Casa di Goethe

Casa di Goethe

Goethe's famous “Italian journey” – searching for traces

“My longing to see this land was more than ripe”

In 1786, Johann Wolfgang Goethe (1749-1832) fulfilled a lifelong dream. Exhausted from the government affairs and driven by the need for self-determination, he set off in the early hours of the 3rd September 1786 in a stagecoach – heading for Italy at last! For nearly two years, Goethe stayed in the land of his longing. He travelled the Italian boot until May 1788, enraptured by the landscapes, the nature and the places he visited, yet he spent most of the time in Rome (“Now at last, I have arrived in the First City of the World!“).

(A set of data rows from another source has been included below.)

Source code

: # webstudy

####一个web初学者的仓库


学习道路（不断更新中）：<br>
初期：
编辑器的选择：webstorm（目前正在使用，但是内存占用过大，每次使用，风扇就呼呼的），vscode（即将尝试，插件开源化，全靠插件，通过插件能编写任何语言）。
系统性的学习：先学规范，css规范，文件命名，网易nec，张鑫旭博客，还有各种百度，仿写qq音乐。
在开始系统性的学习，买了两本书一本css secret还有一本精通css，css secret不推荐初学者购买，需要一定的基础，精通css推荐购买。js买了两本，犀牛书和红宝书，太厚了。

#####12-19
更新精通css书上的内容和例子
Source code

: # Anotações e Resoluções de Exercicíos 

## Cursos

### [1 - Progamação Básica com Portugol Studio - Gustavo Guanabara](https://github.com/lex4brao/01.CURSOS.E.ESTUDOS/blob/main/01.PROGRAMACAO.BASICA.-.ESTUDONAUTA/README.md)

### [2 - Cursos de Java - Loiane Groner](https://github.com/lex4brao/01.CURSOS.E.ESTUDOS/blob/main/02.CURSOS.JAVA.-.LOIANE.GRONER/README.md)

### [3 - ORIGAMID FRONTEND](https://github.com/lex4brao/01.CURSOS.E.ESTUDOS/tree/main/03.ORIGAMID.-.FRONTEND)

The very apartment in which Goethe lived, incognito at first, together with the painters J. H. W. Tischbein, J. G. Schütz and F. Bury, has been the site since 1997 of the only German museum outside of Germany, furnished with great dedication and attention to detail: The Casa di Goethe. Here you will be taken along on Goethe’s famous “Italian journey“ and you will gain valuable, exciting and also amusing insights into the “perhaps happiest time of his life”.

Enjoy the meticulously compiled permanent exhibition “Goethe in Italy” as well as temporary exhibitions on German-Italian themes that are well worth seeing. Walk in the steps of Goethe, linger for a few moments in his bedroom and admire the only Goethe special library in Italy, which you can also consult by prior appointment.

The Casa is a vibrant hub of German-Italian cultural exchange and a meeting place where artists, writers and many others demonstrate new paths to friendship between the nations. Here you can draw inspiration from events accompanying the exhibitions in both German and Italian, from lectures, readings and colloquia. You will definitely come back again!